> **EXERCISE DATA**
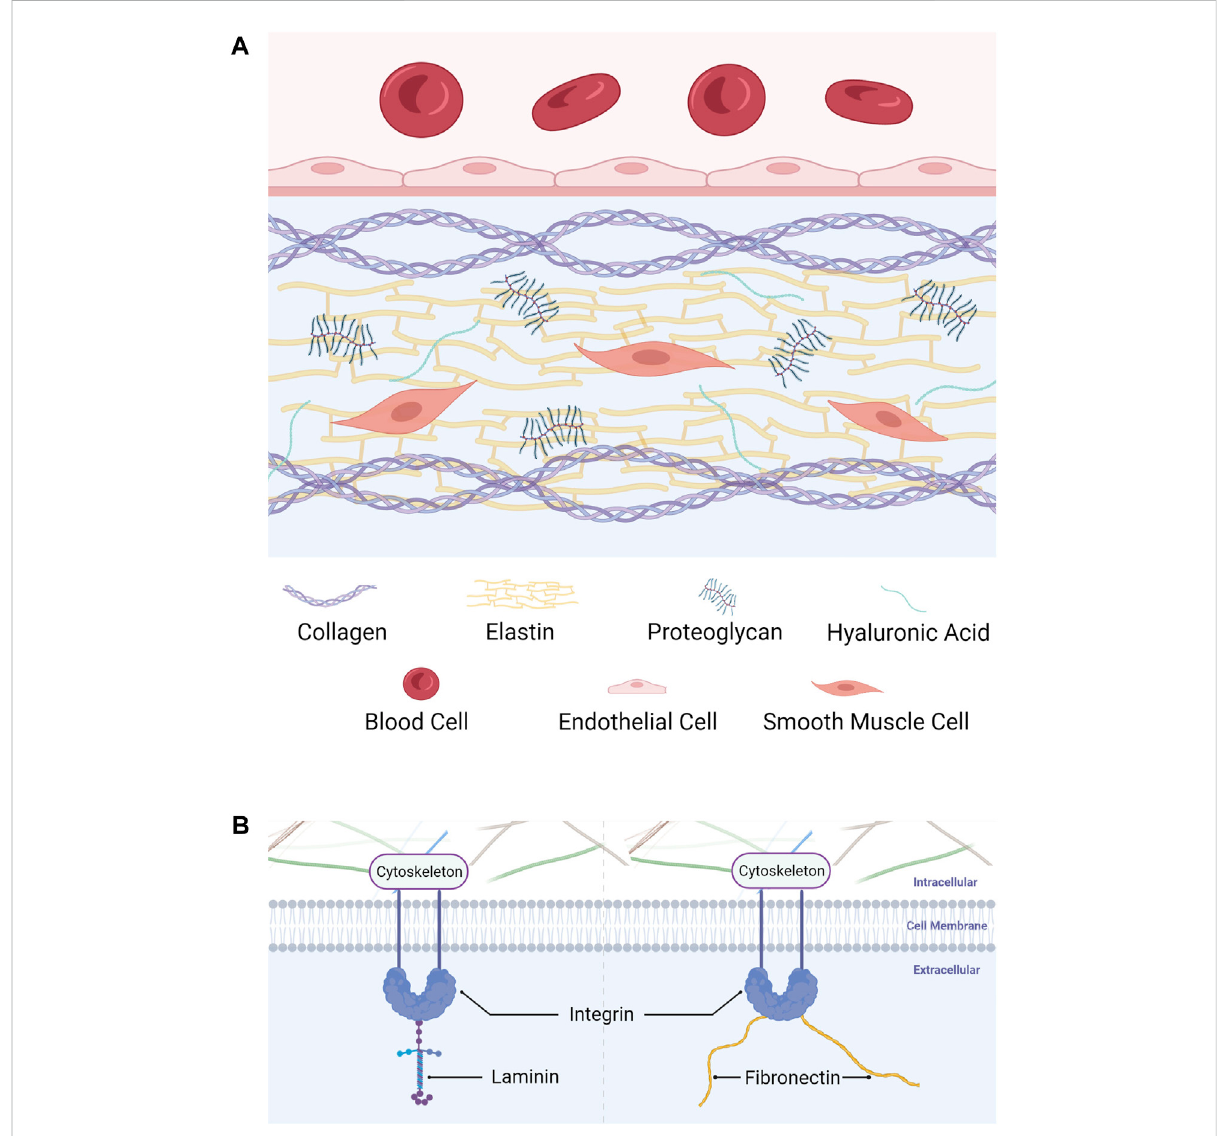
FIGURE 1 Components of the decellularized vascular matrix. (A) Structural protein and invisible gelatinous structures. (B) Linked/adhesive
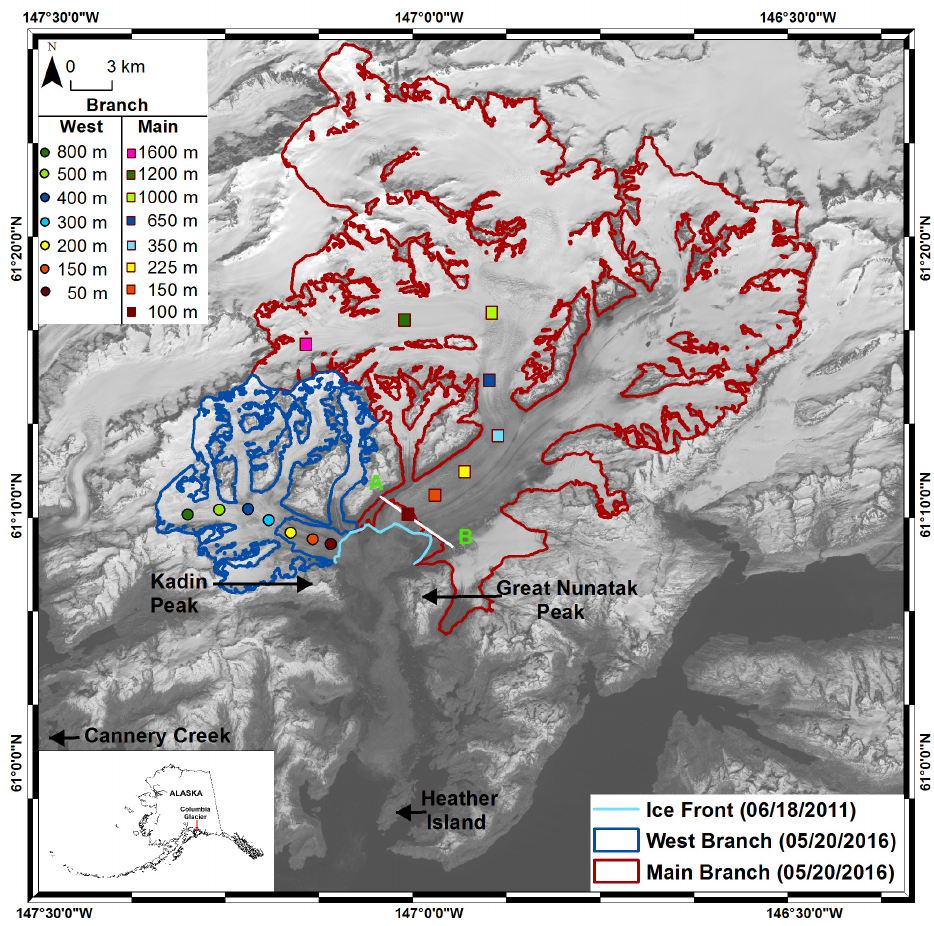
Figure 1. Overview map of Columbia Glacier showing front positions in 2011 and the catchments areas in 2016. Prior to 1980, the glacier extended to the north edge of Heather Island. The flux gate at the main branch is shown as AB through which mass flux was computed. The colored dots denote the subset areas of ~25 × 25 pixels (255 m × 255 m on ground) at different elevations (ref. 06/18/2011 TDX DEM) used to compute averaged values of surface velocity and vertical change in phase center (PC). These subsets are abbreviated as M 100 , M 150 , M 225 , M 350 , M 650 , M 1000 , M 1200 and M 1600 for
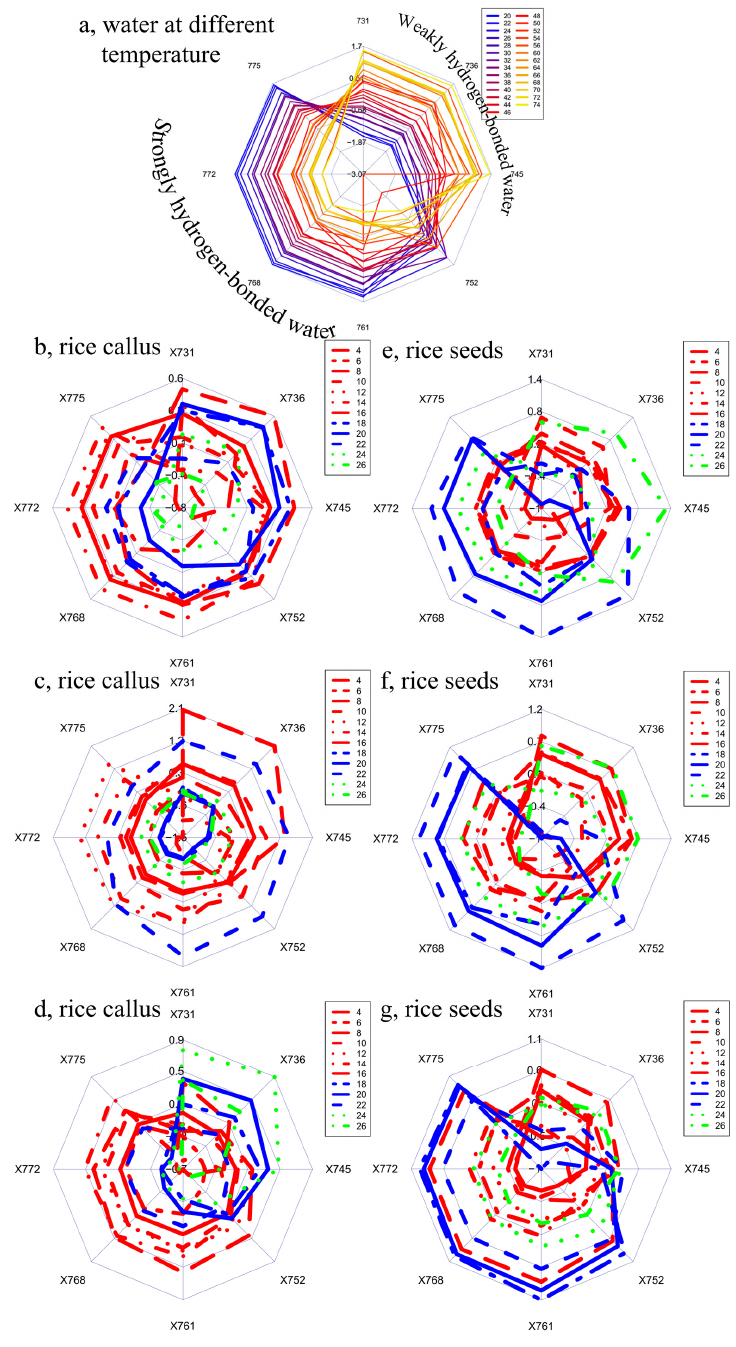
1 Figure 6. ( a ) Aquagrams of pure water in the 3rd overtone region, at different temperatures, showing fractions of weakly and strongly hydrogen-bonded water, respectively. The aquagram and water fractions are presented for the easier interpretation of the experimental findings, and the numbers in the legend present temperature in ◦ C. Plots ( b – g ) present the aquagrams calculated for selected wavelengths, showing the changes during cell development in the 3rd overtone region of water: ( b – d ) for the three clusters of callus and ( e – g ), for the three clusters of rice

> **WHAT YOU ARE ASKED TO DO**
Give the data above again exactly. Leave the pictures out.

> **TASK RESPONSE**
FIGURE 1 Components of the decellularized vascular matrix. (A) Structural protein and invisible gelatinous structures. (B) Linked/adhesive
Figure 1. Overview map of Columbia Glacier showing front positions in 2011 and the catchments areas in 2016. Prior to 1980, the glacier extended to the north edge of Heather Island. The flux gate at the main branch is shown as AB through which mass flux was computed. The colored dots denote the subset areas of ~25 × 25 pixels (255 m × 255 m on ground) at different elevations (ref. 06/18/2011 TDX DEM) used to compute averaged values of surface velocity and vertical change in phase center (PC). These subsets are abbreviated as M 100 , M 150 , M 225 , M 350 , M 650 , M 1000 , M 1200 and M 1600 for
1 Figure 6. ( a ) Aquagrams of pure water in the 3rd overtone region, at different temperatures, showing fractions of weakly and strongly hydrogen-bonded water, respectively. The aquagram and water fractions are presented for the easier interpretation of the experimental findings, and the numbers in the legend present temperature in ◦ C. Plots ( b – g ) present the aquagrams calculated for selected wavelengths, showing the changes during cell development in the 3rd overtone region of water: ( b – d ) for the three clusters of callus and ( e – g ), for the three clusters of rice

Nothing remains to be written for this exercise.